NICE Revisits UK Stroke Guidance, Including Thrombectomy
As in the current US recommendations, the draft guidelines now open to public comment would expand the window for thrombectomy up to 24 hours.
The United Kingdom’s National Institute for Health and Care Excellence (NICE) is updating its guidance on stroke and TIA, incorporating the same data that informed the 2018 revisions to US guidelines that widened the time window for endovascular therapy.
First published in 2008, the NICE recommendations were most recently refreshed in March 2017. As of now, they set the cutoff for thrombectomy up to 12 hours after stroke onset.
Results from the DAWN and DEFUSE 3 trials inspired the American Heart Association and American Stroke Association to update their own advice earlier this year.

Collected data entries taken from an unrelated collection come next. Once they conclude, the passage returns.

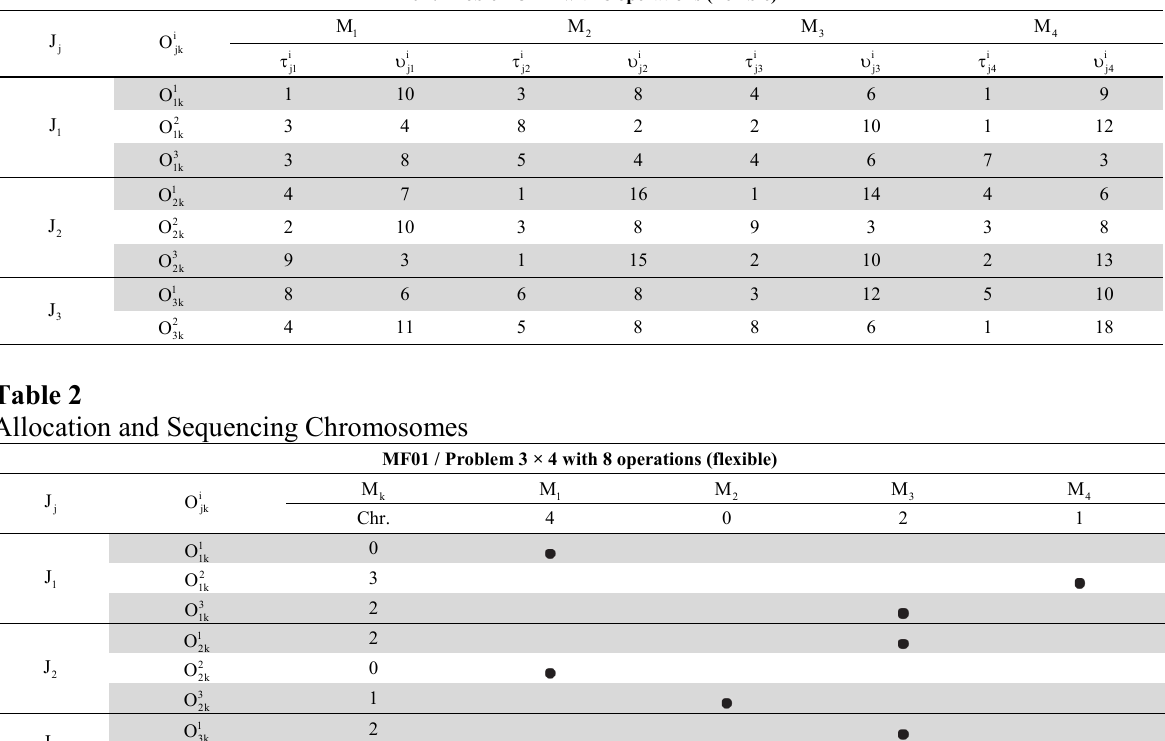
A Flexible Job-Shop Scheduling Problem MF01 / Problem 3 × 4 with 8 operations (flexible)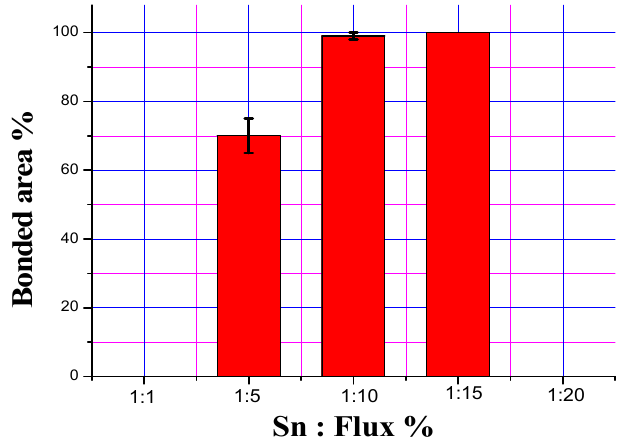
Figure 8. Bimetallic interfacial bonded areas in bimetallic specimens as a function of Sn-to-flux ratios.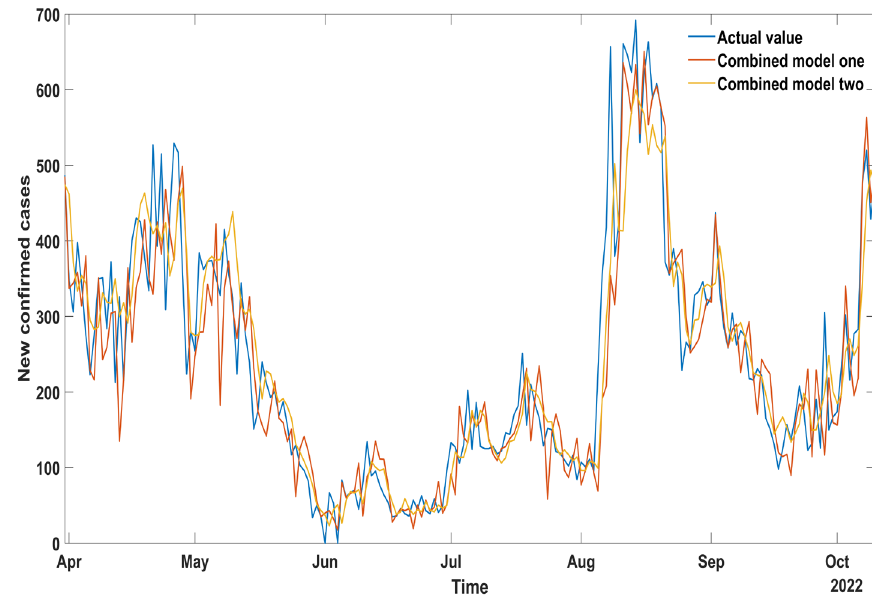
Figure 5. Comparison of the combined model and the true value. Table 3. Validation Metrics of the combined models.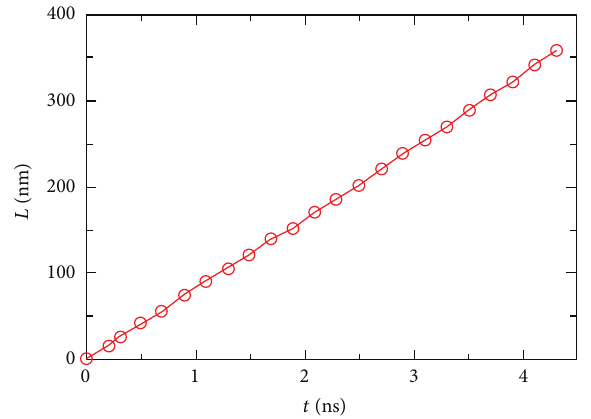
Figure 3: The distance 𝐿 travelled by the chloride ion ( 𝑀 = 35.5 Dalton), depending on the length of the simulation 𝑡 , at an external pressure of 𝑃 ≈ 500 atm and at temperature of 𝑇 = 300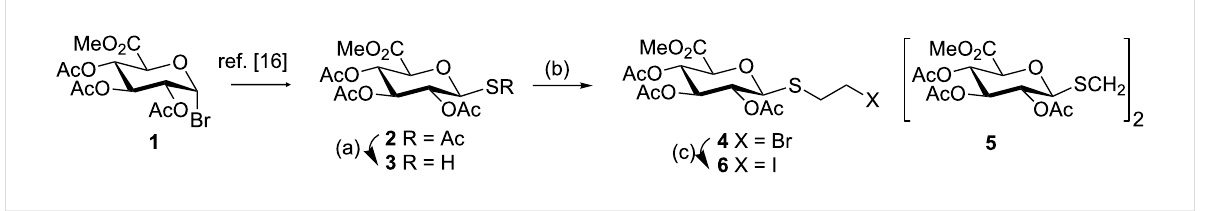
Scheme 1: Synthesis of methyl 2-haloethyl 1-thio-glucuronide derivatives: (a) 1 M NaOMe, MeOH, − 60 °C to − 45 °C, 89% ; (b) Br(CH 2 ) 2 Br, NaH, DMF, − 5 °C (80% for 4 , 3% for 5 ); (c) NaI, acetone, 4 °C, 16 h,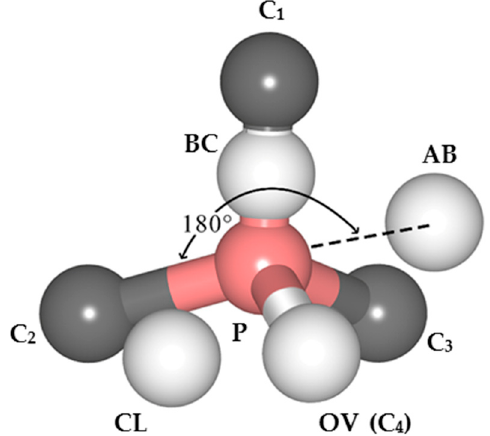
Figure 5. The possible H sites around a PV complex.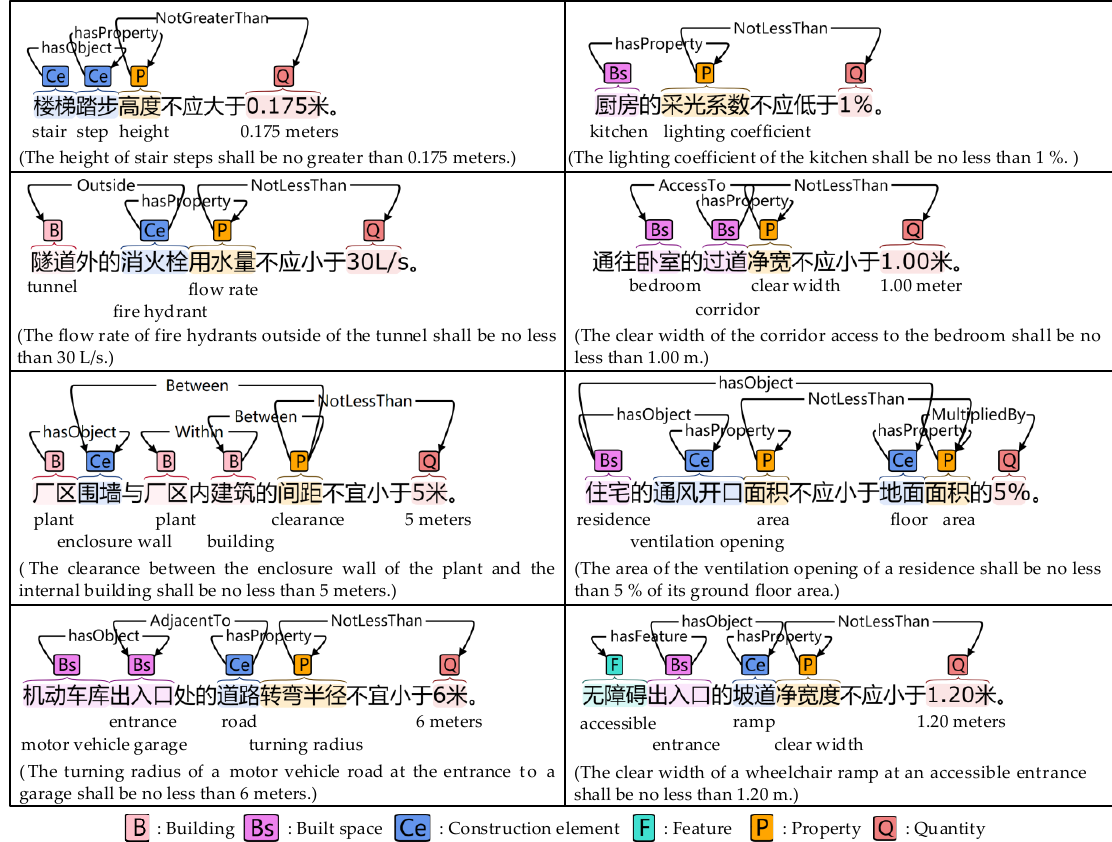
Figure 5. Labeled clauses for model training and testing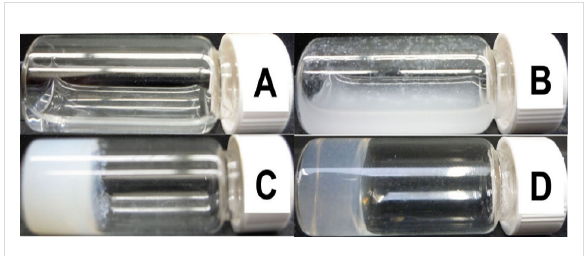
Figure 2: The optical images of (A) solution of 6 (2 wt %, pH = 9.0), (B) suspension of 6 (2 wt %, pH = 6.5), (C) opaque gel of 6 (2 wt %, pH = 4.6), (D) transparent gel of 6 (2 wt %, pH = 4.6, aging for 10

Subsequently, the US Food and Drug Administration extended the indication of the Trevo stent retriever (Stryker Neurovascular), such that the device can now be used up to 24 hours after the onset of symptoms in patients with acute ischemic stroke caused by large-vessel occlusion.
“New evidence shows that extending the eligibility period of thrombectomy to up to 24 hours can be very cost-effective,” Paul Chrisp, director for NICE’s Centre for Guidelines, said in an article on the organization’s website. “There is also a potential benefit for improved quality of life by reducing the level of disability people can experience as a result of a stroke.”
This shift could lead to more referrals to stroke centers and mean that such centers need to provide more round-the-clock care; both could increase the use of National Health Services resources, he explained. “However, balanced against this are the positive effects for other aspects of stroke care, such as a decrease in demand for inpatient rehabilitation and a reduction in the need for long-term social care.”
To qualify under the 24-hour cutoff, patients must have acute ischemic stroke and confirmed occlusion of the proximal anterior circulation demonstrated by CT or MR angiography as well as the potential to salvage brain tissue based on CT or MR imaging.
Specific to TIA, proposed recommendations include offering 300-mg aspirin daily (unless contraindicated) to patients with suspected TIA, promptly referring these individuals to a specialist for further assessment within 24 hours of symptom onset, not using scoring systems to assess risk of subsequent stroke, and providing secondary prevention as soon as possible after TIA has been confirmed. The document also provides new guidance on imaging in patients with suspected TIA as well as other revised advice for stroke management.
The draft guideline is open to public comment until January 11 of next year, with an expected publication date of May 1, 2019.
NICE. More stroke patients to be offered life-saving procedure. Published on: November 23, 2018. Accessed on: November 30, 2018.